My Utah Travel Video Playlist
Approximately 62% of Utah residents report to be members of The Church of Jesus Christ of Latter-day Saints or LDS (Mormons), which greatly influences Utah culture, politics and daily life. The LDS Church’s world headquarters is located in Salt Lake City. Utah is the only state with a majority population belonging to a single church.
The state of Utah began with the Mormon pioneers. Following the death of Joseph Smith in 1844, Brigham Young became the effective leader of the Latter Day Saints, also known as the Mormon church, in Nauvoo, Illinois. In October of 1845, Brigham Young agreed with the Governor of Illinois, Thomas Ford, that the Mormons would leave by the next year, to address the growing conflicts between the Mormons and their neighbors.
Brigham Young and the first group of Mormon pioneers reached the Salt Lake Valley on July 24, 1847. For the first few years, Brigham Young and the thousands of early Mormon settlers in Salt Lake City struggled to survive, but they felt the arid desert land was the place where they could practice their religion without harassment. Over the next 22 years, more than 70,000 Mormon pioneers crossed the plains and settled in Utah. Salt Lake City became the hub of a “far-flung commonwealth” of Mormon settlements.
Prominent settlements in Utah included St. George, Logan, and Manti, as well as Parowan, Cedar City, Bluff, Moab, Vernal, Fillmore, Nephi, Levan, Spanish Fork, Springville, Provo Bench (now Orem), Pleasant Grove, American Fork, Lehi, Sandy, Murray, Jordan, Centerville, Farmington, Huntsville, Kaysville, Grantsville, Tooele, Roy, Brigham City, and many other smaller towns and settlements. Brigham Young had an expansionist’s view of the territory, and called it Deseret – which according to the Book of Mormon, was an ancient word for “honeybee”. This is symbolized by the beehive on the Utah flag, and the state’s motto, “Industry”.

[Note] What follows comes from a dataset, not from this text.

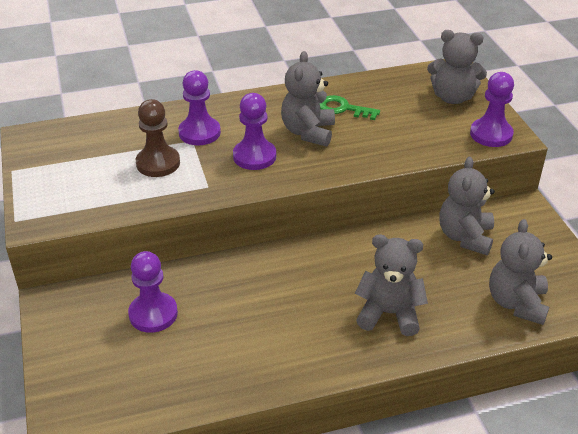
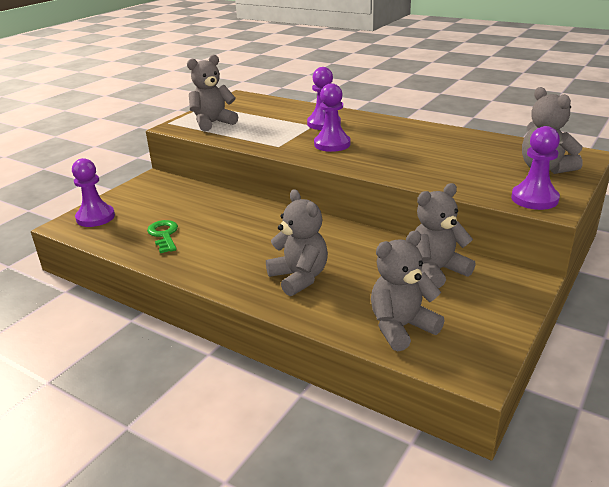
camera: 50 degrees right, 10 degrees down
purple pawn [128,251,178,333] -> purple pawn moved to [72,158,115,227]
brown pawn [136,99,180,177] -> none
grey teddy bear [281,51,335,146] -> grey teddy bear moved to [187,55,238,131]
green key [320,95,380,120] -> green key moved to [147,220,178,253]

Beginning in the early 20th century, with the establishment of national parks like Bryce Canyon National Park and Zion National Park, Utah became known for its natural beauty. Southern Utah became a popular spot for filming Western movies set in arid, rugged landscapes. During the 1950s, 1960s, and 1970s, with the construction of the Interstate highway system, access to the southern Utah scenic areas was made much easier. Tourism is a major industry in Utah. With five national parks, Arches, Bryce Canyon, Canyonlands, Capitol Reef, and Zion, Utah has the third most national parks of any state after Alaska and California. In addition, Utah features seven national monuments, Cedar Breaks, Dinosaur, Grand Staircase-Escalante, Hovenweep, Natural Bridges, Rainbow Bridge, and Timpanogos Cave, two national recreation areas, Flaming Gorge and Glen Canyon, seven national forests, Ashley, Caribou-Targhee, Dixie, Fishlake, Manti-La Sal, Sawtooth, and Uinta-Wasatch-Cache, and numerous state parks and monuments. The Moab area, in the southeastern part of the state, is known for its challenging mountain biking trails, and is a prime area for RV boondocking and camping.
With the establishment of the Alta Ski Area in 1939, and the development of several other ski resorts in Utah’s mountains, Utah’s skiing destinations have become world renowned. The dry, powdery snow of the Wasatch Range is considered some of the best skiing in the world, in fact, Salt Lake City won the bid for the 2002 Winter Olympic Games.
In 1957, Utah created the Utah State Parks Commission, with four parks. Today, Utah State Parks manages 43 parks, and several undeveloped areas totaling over 95,000 acres of land, and more than 1,000,000 acres of water. This provides many excellent RV and tent camping opportunities. Utah’s state parks are scattered throughout the state; from Bear Lake State Park on the Utah/Idaho border, to Edge of the Cedars State Park deep in the Four Corners region, and every place in between.
During the late 20th century, the state of Utah grew quickly. In the 1970s growth was phenomenal in the suburbs of the Salt Lake City area. Continuing to today, many areas of Utah continue to see strong growth. Northern Davis, southern and western Salt Lake, Summit, eastern Tooele, Utah, Wasatch, and Washington counties are all growing very quickly. Management of transportation and urbanization are major issues in state politics, as development consumes agricultural land and wilderness areas, with increased urban density creating air pollution.